The new power duo of University of Miami athletics came together on campus in the same giant room Tuesday. But this time it was the Hurricanes’ athletic director who took top billing.
Dan Radakovich, 63, was introduced at a news conference as the new UM vice president and director of athletics. Sitting near the front of the Mann Auditorium and listening intently: recently named head football coach Mario Cristobal — less than 24 hours before the start of the early signing period in recruiting.
“When you’ve seen it and done it at the highest level and partner up with people that are hungry and ambitious and they want to elevate the standards and go to that next level, it’s a great marriage,’’ Cristobal told the Miami Herald after Radakovich, who came to Miami after serving nine years as the nationally renowned AD at Clemson, addressed an audience that included university president Julio Frenk, his chief of staff Rudy Fernandez, board of trustee members, boosters and coaches. “The combination of the incredible amount of support and the people that have done it, it’s a great combination.
“You have to be driven to elevate.’’
Radakovich was announced as the AD last Thursday, three days after former Oregon coach Cristobal was named Miami’s coach in a 10-year, $80-million deal, per multiple sources. Radakovich reportedly earned $1.3 million this year and has a package worth close to $2 million annually at Miami, according to a source.
Miami’s new AD knows that elevating football is the key to lifting the entire program.
“Football really was the train that allowed us to do everything else within the athletic program,’’ Radakovich said of Clemson. “They made an incredible profit, mostly off of the 80,000 people that would come to Memorial Stadium for those game days, as well as our affiliation with the Atlantic Coast Conference. That allowed us to do a lot of other things with some of our other sports.

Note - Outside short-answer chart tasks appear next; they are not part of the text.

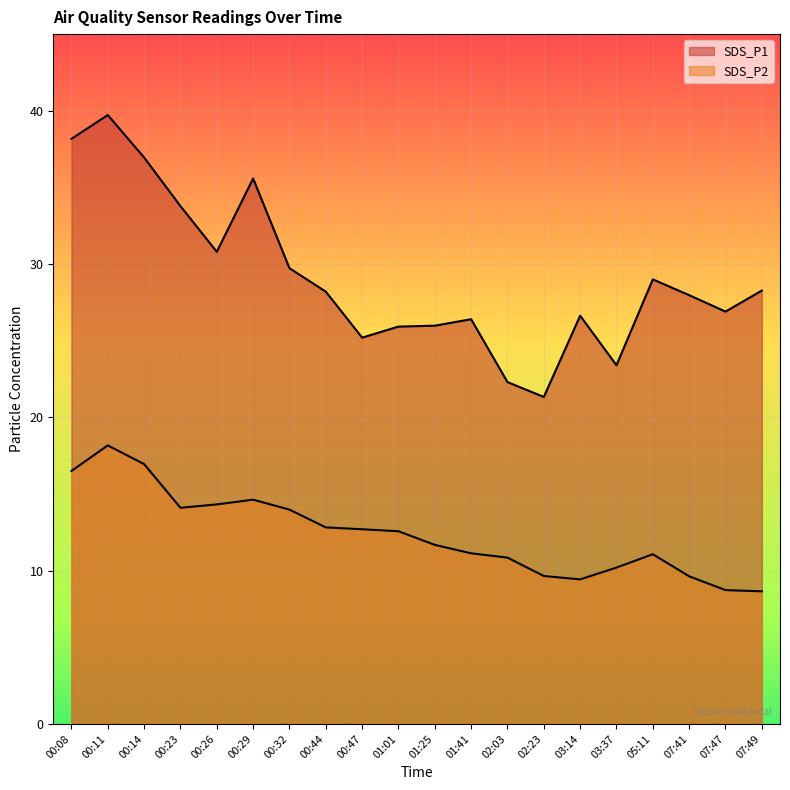

Reading left to right, what are all the values shown in this chart?

SDS_P1: 38.2	39.7	37.0	33.8	30.8	35.6	29.7	28.2	25.2	25.9	26.0	26.4	22.3	21.3	26.6	23.4	29.0	28.0	26.9	28.3
SDS_P2: 16.5	18.2	16.9	14.1	14.3	14.6	14.0	12.8	12.7	12.6	11.7	11.1	10.8	9.7	9.4	10.2	11.1	9.6	8.7	8.7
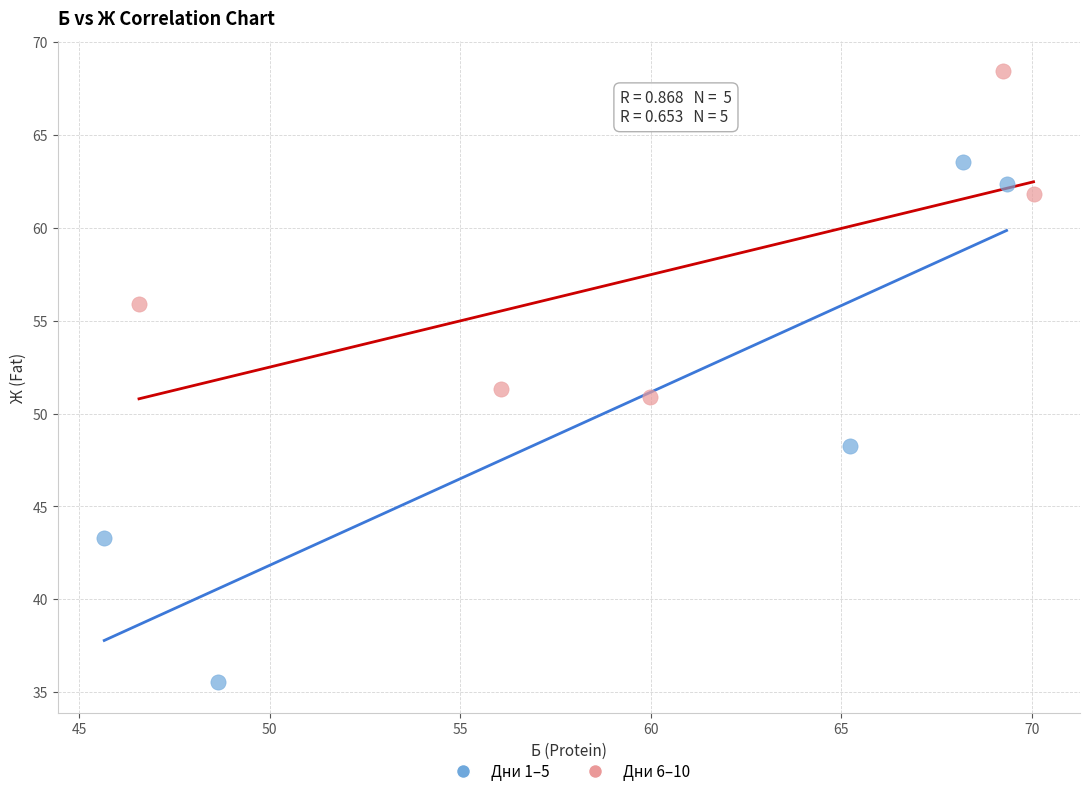

What are all the series names shown in the legend?

Дни 1–5, Дни 6–10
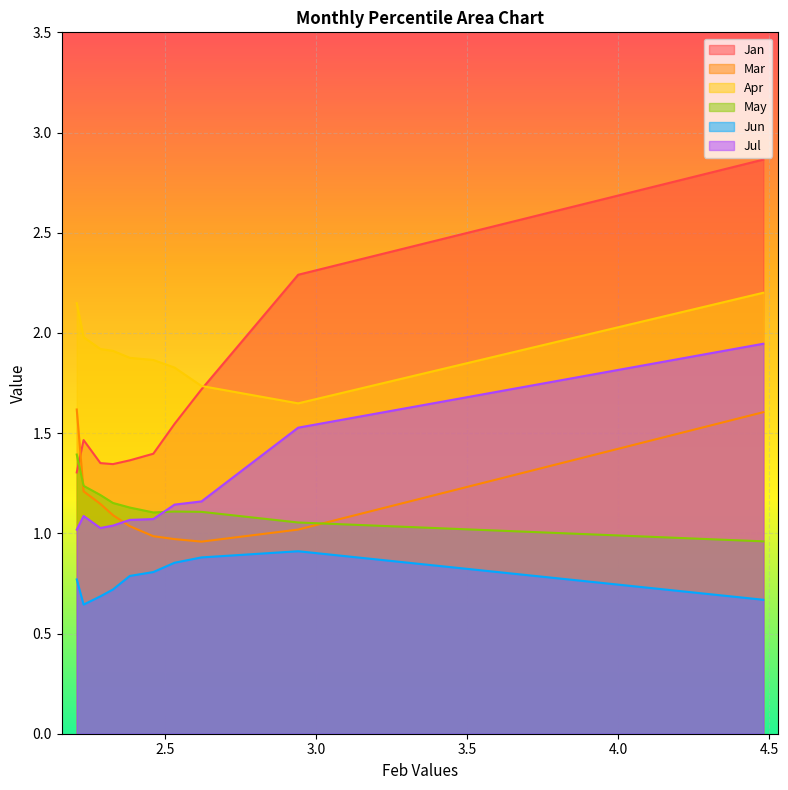

Which series has the largest total across all categories?

Apr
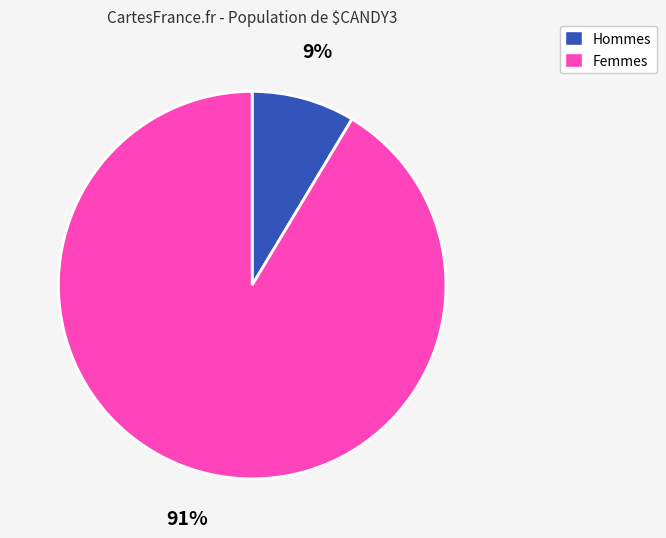

How many slices are in this pie chart?

2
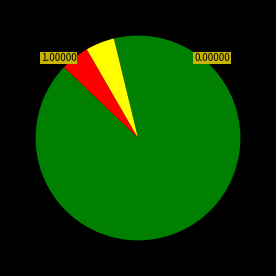

How many slices are in this pie chart?

3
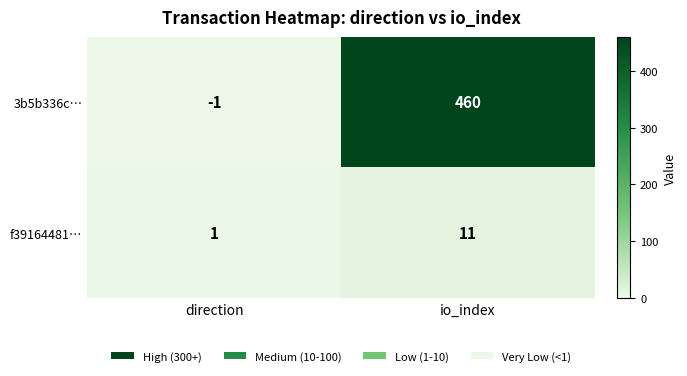

Rank the series at direction from lowest to highest value.

3b5b336c…, f39164481…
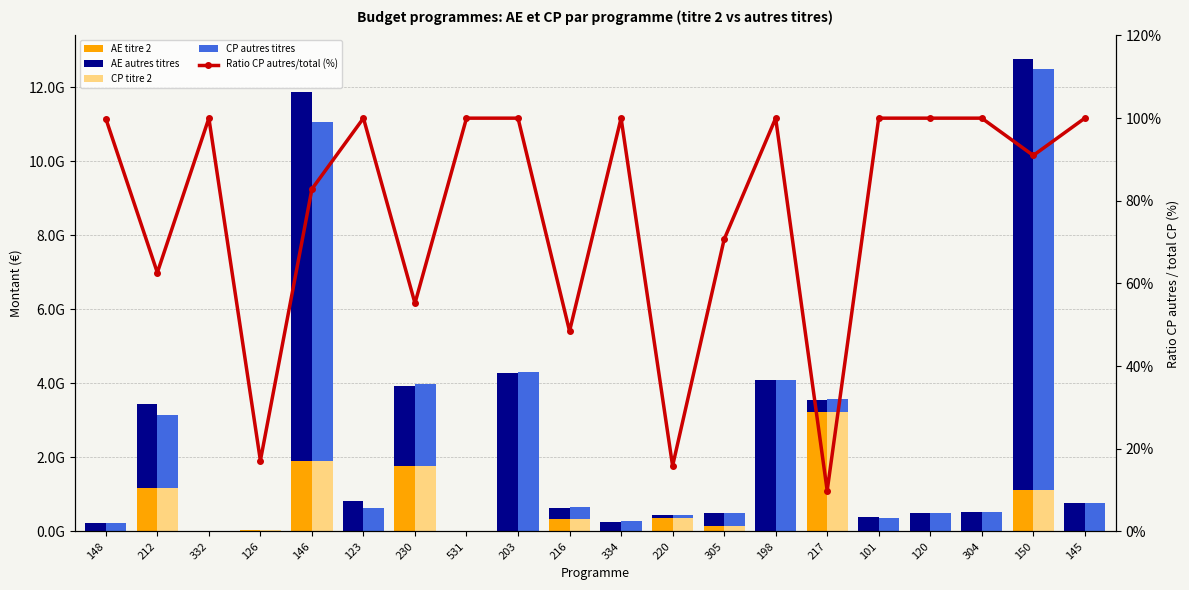

Is the value of CP titre 2 at 198 greater than the value of AE autres titres at 531?

No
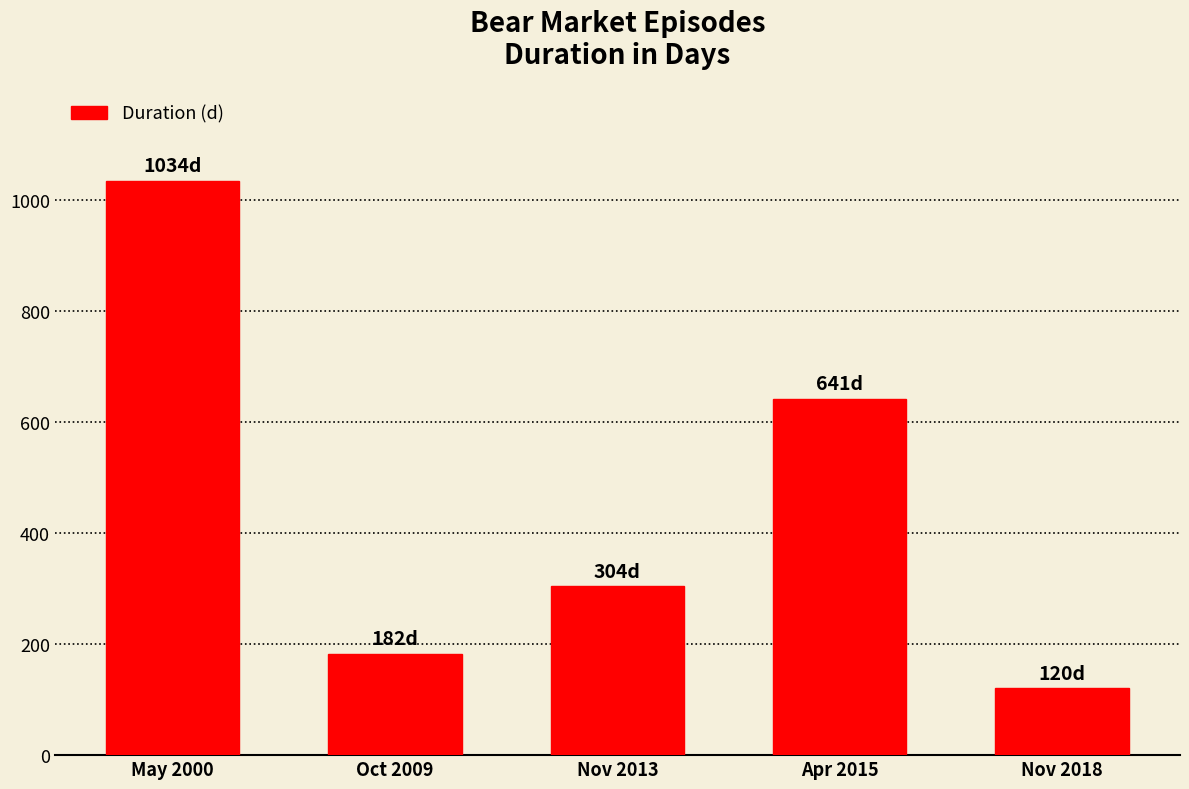

Does the chart contain any negative values?

No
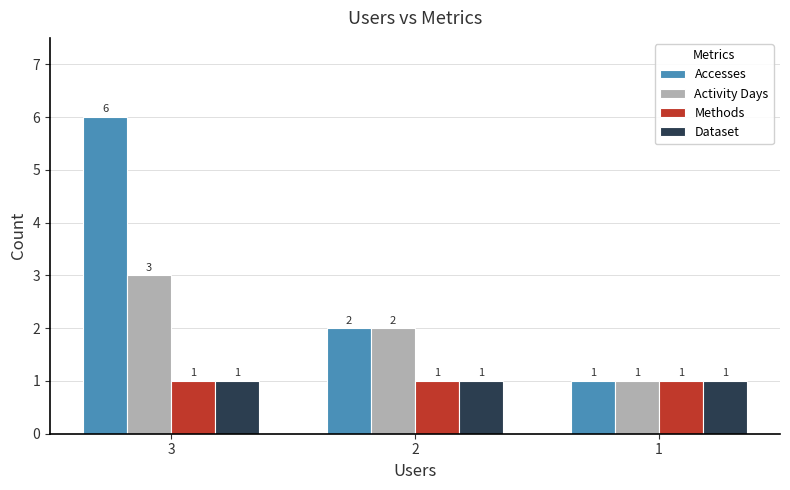

Read the Activity Days value at 3.

3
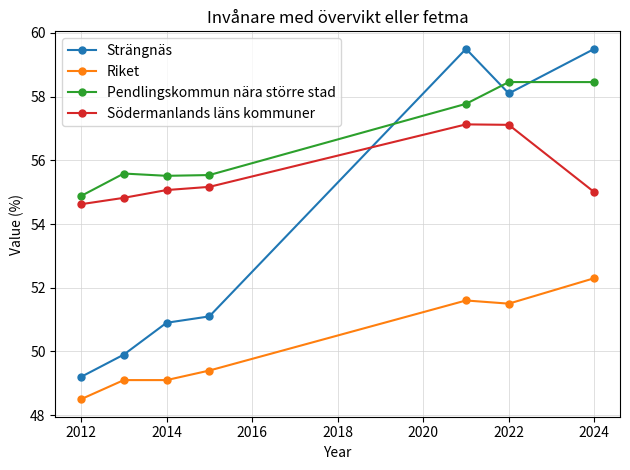

At how many categories does at least one series exceed 54?

7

“So, yes, football is the economic engine. That’s not a news flash for anybody in this room. That’s the way it is at almost every Power Five institution. So we need to make sure that happens here. Because when you play a game at Hard Rock Stadium and you have a competitive program and you have a high-level opponent coming in, the revenue that comes forward from that will help generate opportunities for other parts of the athletic program.’’
At Clemson, Tigers football won two national championships under his watch and the program completed more than $200 million in facility construction and upgrades, as well as department revenue nearly doubling. Before that Radakovich served as athletic director at Georgia Tech for six years and as a high-level athletics administrator at several other universities. He got his start in administration as the UM athletic business manager in 1983, the year the Canes won their first national championship and one year after he earned his UM master’s degree in business administration.
When asked how he can get people back, other than a winning team, at notoriously half-empty Hard Rock Stadium, Radakovich said, “Usually that’s a great start.’’
“I’ve been in the business 35 years and you can’t market your way to a full stadium,’’ he said. “But you’ve got to be able to make it something that people want to be a part of.
“Back when I was here as a student and also working here, we used to talk about Miami being an event city. I don’t know that that’s changed, but we have to make those seven Saturdays events, and make sure the team is competitive, the opponents that come in draw some folks, and when they get there they have an incredible time.’’
As for the excitement level of pairing with Cristobal, Radakovich said he’s “watched Mario from afar not only as a player here but as he went through his personal coaching journey, and what he did at [FIU] was phenomenal. And what he did as part of coach [Nick] Saban’s staff at Alabama was very, very good and certainly at Oregon when he took the helm there for the last few years has been spectacular.
“So, he knows how to do it, and he’s seen it and he understands what it takes. Those are things that both he from his vantage point and me from my vantage point, having been at some really top-caliber programs and helped pull those together, we can take our collective knowledge and pull that together here to move the university forward. “
Fernandez, among the main catalysts to lure Radakovich and Cristobal, said he was excited “to bring two superstars’’ to UM.
“President Frenk and the key board leaders that were mapping this out, we think the world of both these guys. These were our two top targets. You’ve heard me say I’m a big fan of Pat Riley. Pat Riley likes to go whale hunting. These were our two whales.
“We were swinging for the fences and it is very fulfilling to know that we’re here.”
Added Fernandez with a smile: “But I won’t celebrate until we’re in the College Football Playoff.”